Other Directorships & Interlocks
| Company | Relationship to AIP | Potential Interlock/Conflict |
|---|---|---|
| SiTime (public) | External directorship | No related-person transactions disclosed with SiTime; AIP policy requires Audit Committee review/approval of any related-person transactions. |
| Automation Anywhere (private) | External directorship | No related-person transactions disclosed. |
Related-party oversight:
- AIP has a written related person transaction policy; Audit Committee considers arm’s-length terms and material interests before approval/ratification.
- Disclosed related transactions since 2022 involve Transchip and a former director’s lease/consulting; none involve Chitkara.
Expertise & Qualifications
- Designated Audit Committee financial expert; financially sophisticated per SEC/Nasdaq definitions.
- 30+ years in accounting/audit and technology industry leadership at PwC; public company board experience at SiTime and Xilinx.
- Semiconductor ecosystem familiarity relevant to AIP’s end-markets.
Equity Ownership
| Metric | Apr 8, 2024 | Apr 10, 2025 |
|---|---|---|
| Common shares owned (outstanding) | 72,250 | 72,250 |
| Shares acquirable within 60 days (RSUs/options) | 45,491 (RSUs) | 64,778 (RSUs) |
| Total beneficial ownership (shares) | 117,741 | 137,028 |
| Ownership % of outstanding | <1% (out of 38,367,791 shares) | <1% (out of 41,463,290 shares) |
| Options outstanding | None | None |
Ownership alignment safeguards:
- Stock ownership guidelines adopted Feb 2025 require non-employee directors to hold AIP stock valued at 5× annual cash retainer; 5-year compliance window; evaluated annually using original acquisition cost (not mark-to-market).

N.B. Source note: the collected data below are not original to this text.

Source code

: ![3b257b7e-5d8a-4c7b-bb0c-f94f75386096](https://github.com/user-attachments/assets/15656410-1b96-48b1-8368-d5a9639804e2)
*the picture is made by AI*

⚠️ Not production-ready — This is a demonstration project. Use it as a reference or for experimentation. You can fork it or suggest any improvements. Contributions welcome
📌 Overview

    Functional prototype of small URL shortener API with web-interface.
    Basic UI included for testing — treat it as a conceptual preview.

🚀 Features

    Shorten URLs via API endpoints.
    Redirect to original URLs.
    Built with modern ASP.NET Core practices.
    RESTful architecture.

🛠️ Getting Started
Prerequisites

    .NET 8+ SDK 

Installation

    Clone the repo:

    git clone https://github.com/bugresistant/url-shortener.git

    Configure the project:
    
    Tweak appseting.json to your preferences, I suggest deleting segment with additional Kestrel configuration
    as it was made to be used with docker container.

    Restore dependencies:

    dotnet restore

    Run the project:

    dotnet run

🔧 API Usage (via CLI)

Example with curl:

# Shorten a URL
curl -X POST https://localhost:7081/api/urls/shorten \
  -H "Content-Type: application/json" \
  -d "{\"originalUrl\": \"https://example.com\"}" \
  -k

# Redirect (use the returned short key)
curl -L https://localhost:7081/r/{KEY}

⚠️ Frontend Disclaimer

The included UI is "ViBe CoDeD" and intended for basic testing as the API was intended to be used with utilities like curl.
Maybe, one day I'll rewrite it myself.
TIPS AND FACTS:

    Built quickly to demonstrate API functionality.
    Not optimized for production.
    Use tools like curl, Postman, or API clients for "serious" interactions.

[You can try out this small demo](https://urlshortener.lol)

Individual compliance status not disclosed.
- Insider Trading Policy prohibits hedging, short sales, derivatives on AIP stock, margin purchases, and pledging.
Governance Assessment
- Board effectiveness: Chitkara’s audit chair role, independence, and financial expertise strengthen financial reporting oversight and risk controls; attendance thresholds met across 2023–2024.
- Compensation/ownership alignment: Cash fees modest; equity grants align director interests with shareholders; ownership guidelines further reinforce alignment though individual compliance status is not disclosed.
- Conflicts/related-party exposure: No Chitkara-related transactions disclosed; strong related-person policy and Audit Committee gatekeeping reduce conflict risk.
- Signals affecting investor confidence: EGC status precludes say-on-pay votes for now; audit fee oversight and stable committee structures are positive; policy prohibiting hedging/pledging is a strong alignment safeguard.
- Watch items: Multiple external boards can increase time demands; however, attendance met thresholds; continue monitoring meeting attendance and committee engagement.
Insider filings compliance:
- Company reported Section 16 compliance for 2024 with exceptions unrelated to Chitkara (late Form 4 for Antonio Viana); for 2025 exceptions involved Janac corrections; no issues noted for Chitkara.